┌──

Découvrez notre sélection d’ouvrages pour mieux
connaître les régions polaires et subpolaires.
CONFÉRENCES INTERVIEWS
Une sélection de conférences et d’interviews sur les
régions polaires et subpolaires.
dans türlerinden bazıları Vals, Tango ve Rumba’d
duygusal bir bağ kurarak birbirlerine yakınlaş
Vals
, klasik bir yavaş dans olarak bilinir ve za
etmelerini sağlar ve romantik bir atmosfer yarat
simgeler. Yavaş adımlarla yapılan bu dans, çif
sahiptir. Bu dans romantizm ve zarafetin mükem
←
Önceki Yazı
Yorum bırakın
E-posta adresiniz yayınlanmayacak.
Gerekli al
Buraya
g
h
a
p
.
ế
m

└──
┌──

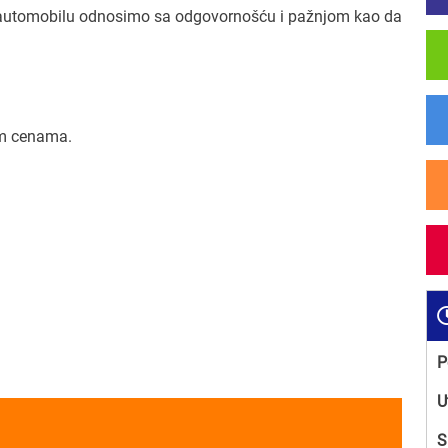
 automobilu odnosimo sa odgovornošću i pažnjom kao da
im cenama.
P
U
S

└──

Task goal: Take every line above where "polaires" appears and copy it.

Answer to this exercise:
connaître les régions polaires et subpolaires.
régions polaires et subpolaires.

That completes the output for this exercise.